(Saved entries)
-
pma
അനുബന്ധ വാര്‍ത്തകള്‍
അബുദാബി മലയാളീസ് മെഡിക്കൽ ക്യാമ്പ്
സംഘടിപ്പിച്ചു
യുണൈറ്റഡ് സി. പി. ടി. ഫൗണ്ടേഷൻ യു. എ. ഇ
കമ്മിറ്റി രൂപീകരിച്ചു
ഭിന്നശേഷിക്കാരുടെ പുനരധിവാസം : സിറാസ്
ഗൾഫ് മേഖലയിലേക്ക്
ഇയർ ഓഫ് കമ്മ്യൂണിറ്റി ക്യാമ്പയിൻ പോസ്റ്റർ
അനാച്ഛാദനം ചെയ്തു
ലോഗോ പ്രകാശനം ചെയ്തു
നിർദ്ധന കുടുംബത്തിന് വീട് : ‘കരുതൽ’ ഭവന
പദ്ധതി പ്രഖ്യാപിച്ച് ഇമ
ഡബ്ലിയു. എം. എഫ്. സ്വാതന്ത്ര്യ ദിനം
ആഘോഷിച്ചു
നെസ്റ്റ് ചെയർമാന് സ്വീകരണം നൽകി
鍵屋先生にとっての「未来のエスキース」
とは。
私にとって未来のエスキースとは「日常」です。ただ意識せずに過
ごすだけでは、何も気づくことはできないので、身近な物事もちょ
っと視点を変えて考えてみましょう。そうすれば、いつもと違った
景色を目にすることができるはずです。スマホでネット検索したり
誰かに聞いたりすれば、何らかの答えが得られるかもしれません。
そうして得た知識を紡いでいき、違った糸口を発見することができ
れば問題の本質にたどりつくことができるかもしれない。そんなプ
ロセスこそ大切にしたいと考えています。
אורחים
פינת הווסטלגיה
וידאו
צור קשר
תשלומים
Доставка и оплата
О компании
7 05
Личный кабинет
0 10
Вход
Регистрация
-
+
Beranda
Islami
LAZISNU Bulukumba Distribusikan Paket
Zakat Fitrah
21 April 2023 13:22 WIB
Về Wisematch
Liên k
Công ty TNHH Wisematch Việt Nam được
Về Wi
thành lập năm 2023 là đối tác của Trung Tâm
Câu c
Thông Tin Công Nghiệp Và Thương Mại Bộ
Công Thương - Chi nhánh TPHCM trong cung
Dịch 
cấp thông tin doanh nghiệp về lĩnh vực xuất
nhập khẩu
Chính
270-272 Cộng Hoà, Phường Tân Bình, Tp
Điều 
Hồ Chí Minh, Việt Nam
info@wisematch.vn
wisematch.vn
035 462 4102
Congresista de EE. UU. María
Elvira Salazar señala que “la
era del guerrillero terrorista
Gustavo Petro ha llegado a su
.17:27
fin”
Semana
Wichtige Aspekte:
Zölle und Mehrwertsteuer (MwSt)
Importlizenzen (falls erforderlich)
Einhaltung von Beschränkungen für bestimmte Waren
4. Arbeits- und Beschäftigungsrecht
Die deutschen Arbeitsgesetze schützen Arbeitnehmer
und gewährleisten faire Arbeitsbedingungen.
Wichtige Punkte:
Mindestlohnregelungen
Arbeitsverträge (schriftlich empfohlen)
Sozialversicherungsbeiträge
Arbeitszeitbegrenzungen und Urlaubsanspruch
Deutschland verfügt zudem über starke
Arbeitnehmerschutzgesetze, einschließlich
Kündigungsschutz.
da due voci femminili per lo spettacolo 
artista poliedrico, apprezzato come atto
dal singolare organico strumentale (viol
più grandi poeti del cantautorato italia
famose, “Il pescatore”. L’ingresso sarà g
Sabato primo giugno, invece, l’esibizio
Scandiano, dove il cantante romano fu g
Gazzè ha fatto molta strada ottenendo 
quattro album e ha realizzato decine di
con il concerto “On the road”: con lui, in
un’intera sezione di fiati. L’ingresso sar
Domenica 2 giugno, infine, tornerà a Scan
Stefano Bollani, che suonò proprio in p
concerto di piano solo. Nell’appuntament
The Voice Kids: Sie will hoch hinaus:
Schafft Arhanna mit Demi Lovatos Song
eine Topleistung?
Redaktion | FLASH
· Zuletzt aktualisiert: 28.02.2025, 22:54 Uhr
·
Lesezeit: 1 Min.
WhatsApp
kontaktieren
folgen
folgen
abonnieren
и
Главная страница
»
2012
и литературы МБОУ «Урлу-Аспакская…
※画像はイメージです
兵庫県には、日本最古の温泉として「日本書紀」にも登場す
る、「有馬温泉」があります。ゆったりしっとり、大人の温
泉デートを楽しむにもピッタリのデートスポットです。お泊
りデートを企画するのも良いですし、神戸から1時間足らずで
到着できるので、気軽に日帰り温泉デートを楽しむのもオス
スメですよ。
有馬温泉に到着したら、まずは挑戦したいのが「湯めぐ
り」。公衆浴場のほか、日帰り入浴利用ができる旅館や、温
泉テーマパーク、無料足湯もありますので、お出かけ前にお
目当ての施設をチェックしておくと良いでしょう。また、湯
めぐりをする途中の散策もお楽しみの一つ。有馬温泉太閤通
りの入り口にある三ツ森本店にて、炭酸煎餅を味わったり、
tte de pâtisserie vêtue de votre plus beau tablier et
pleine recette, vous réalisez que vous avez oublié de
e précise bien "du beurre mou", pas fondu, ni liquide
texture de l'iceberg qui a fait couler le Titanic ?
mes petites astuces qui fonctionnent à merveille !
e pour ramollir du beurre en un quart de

> **WHAT IS REQUIRED**:
Copy out each line of the entries that holds "Công".

> **RESULT FOR THIS TASK**:
Công ty TNHH Wisematch Việt Nam được
Thông Tin Công Nghiệp Và Thương Mại Bộ
Công Thương - Chi nhánh TPHCM trong cung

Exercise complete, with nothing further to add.